A responsável falava durante um almoço de trabalho das delegações da CPLP que participam na 70.ª Sessão da Comissão sobre o Estatuto da Mulher.
Na ocasião, a Secretária de Estado para as Relações Exteriores destacou três eixos fundamentais do trabalho desenvolvido por Angola, nomeadamente o Empoderamento Económico e Social da Mulher, a Literacia Financeira e a Agenda Mulheres, Paz e Segurança.
Relativamente ao primeiro eixo, referiu que Angola aprovou, no final de 2025, a Estratégia Nacional de Inclusão Financeira (2025-2027), que visa elevar para 65%, até 2027, o nível de inclusão financeira no país.
“No quadro deste programa, estamos a expandir e a incentivar a bancarização dos operadores do mercado informal e das populações rurais, circuitos maioritariamente dominados por mulheres”, salientou.

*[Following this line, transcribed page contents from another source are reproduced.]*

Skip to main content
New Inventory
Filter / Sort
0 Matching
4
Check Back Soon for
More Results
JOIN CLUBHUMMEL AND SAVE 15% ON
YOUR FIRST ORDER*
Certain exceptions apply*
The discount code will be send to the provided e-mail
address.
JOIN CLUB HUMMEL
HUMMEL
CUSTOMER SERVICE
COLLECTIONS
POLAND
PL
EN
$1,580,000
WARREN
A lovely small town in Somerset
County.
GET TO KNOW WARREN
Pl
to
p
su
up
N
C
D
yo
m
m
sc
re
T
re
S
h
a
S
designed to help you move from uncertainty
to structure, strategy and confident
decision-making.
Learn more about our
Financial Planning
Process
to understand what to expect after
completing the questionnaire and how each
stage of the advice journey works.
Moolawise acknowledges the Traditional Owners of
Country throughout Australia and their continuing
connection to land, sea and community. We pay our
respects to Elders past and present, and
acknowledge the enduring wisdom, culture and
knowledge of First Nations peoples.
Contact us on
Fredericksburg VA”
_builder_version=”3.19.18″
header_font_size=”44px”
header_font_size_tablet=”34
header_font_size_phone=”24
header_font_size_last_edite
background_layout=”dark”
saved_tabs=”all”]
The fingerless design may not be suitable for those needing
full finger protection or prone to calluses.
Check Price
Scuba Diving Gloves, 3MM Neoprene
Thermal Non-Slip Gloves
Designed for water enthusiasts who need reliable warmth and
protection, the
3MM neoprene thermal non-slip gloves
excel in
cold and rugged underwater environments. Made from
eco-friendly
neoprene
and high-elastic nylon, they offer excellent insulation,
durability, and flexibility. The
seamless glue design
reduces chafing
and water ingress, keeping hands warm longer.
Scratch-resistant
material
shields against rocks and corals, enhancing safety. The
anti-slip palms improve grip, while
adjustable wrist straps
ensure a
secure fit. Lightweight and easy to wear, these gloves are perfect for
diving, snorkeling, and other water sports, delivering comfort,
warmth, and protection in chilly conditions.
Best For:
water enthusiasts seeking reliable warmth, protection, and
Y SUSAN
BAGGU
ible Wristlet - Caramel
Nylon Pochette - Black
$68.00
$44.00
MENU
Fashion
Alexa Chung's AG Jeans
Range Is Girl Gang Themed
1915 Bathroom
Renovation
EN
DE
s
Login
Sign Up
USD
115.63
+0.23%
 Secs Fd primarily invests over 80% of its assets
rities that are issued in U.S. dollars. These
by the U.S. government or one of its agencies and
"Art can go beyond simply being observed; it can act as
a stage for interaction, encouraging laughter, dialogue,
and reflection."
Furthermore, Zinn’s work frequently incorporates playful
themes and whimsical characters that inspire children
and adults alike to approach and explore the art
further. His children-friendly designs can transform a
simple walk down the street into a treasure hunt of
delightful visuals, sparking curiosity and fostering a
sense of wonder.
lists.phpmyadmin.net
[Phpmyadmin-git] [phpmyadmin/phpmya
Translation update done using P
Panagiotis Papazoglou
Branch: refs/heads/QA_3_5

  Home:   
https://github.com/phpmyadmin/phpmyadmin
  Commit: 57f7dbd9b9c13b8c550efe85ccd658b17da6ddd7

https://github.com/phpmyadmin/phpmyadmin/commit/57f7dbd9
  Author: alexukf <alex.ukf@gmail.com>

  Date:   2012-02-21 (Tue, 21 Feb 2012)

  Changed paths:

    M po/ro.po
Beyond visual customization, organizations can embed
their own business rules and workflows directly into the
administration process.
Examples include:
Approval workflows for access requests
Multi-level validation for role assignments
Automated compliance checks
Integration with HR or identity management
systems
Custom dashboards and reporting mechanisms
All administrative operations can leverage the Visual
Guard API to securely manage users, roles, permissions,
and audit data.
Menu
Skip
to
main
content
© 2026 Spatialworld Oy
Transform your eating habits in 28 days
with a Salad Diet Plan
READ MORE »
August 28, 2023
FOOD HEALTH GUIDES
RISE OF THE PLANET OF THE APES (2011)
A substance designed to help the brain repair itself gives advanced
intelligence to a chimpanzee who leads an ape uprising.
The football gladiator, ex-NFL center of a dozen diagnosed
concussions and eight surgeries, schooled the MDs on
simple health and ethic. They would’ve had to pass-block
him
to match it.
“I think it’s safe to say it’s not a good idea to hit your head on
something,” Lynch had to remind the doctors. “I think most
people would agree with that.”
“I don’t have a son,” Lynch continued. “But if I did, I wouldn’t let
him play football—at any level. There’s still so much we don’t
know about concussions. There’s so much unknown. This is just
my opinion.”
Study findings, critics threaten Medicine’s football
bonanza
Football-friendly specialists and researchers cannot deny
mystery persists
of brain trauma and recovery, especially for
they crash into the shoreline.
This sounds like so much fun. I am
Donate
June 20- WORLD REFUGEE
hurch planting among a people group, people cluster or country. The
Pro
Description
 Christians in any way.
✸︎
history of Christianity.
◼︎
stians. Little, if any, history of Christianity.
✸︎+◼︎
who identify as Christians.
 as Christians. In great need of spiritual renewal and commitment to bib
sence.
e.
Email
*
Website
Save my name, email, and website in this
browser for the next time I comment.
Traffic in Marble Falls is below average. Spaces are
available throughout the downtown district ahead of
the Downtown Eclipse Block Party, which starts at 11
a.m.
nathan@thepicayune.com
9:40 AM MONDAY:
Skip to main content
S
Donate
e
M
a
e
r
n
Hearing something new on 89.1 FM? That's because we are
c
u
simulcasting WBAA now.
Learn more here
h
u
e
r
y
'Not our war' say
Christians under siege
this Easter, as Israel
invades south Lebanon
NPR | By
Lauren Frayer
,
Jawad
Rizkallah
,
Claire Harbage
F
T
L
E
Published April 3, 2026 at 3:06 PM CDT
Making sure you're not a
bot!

Adiantou que o país está a expandir e a melhorar o acesso ao microcrédito, a fomentar o empreendedorismo e o empoderamento económico das mulheres, apostando igualmente na formação de quadros femininos nos domínios da tecnologia, indústria, prestação de serviços e apoio às pequenas e médias empresas.
No tocante à literacia financeira, sublinhou que a estratégia do Executivo visa promover programas de educação financeira, com o objectivo de reforçar o conhecimento sobre os serviços financeiros e incentivar o seu uso adequado e consciente.
Este programa, acrescentou, atenderá particularmente às necessidades dos grupos vulneráveis e dos pequenos agricultores, incluindo mulheres e meninas.
Relativamente à Agenda Mulheres, Paz e Segurança, Esmeralda Mendonça destacou que Angola tem vindo a consolidar-se como uma referência regional na prevenção, gestão e mediação de conflitos e trabalhado activamente para a implementação da Resolução 1325 do Conselho de Segurança das Nações Unidas, através da realização de workshops de capacitação e formação destinados a reforçar o papel das mulheres na prevenção, gestão e resolução de conflitos.
“Após a implementação bem-sucedida do Primeiro Plano Nacional de Acção, estamos agora focados na execução da segunda geração do Plano Nacional de Acção sobre Mulheres, Paz e Segurança (2025-2027)”, concluiu.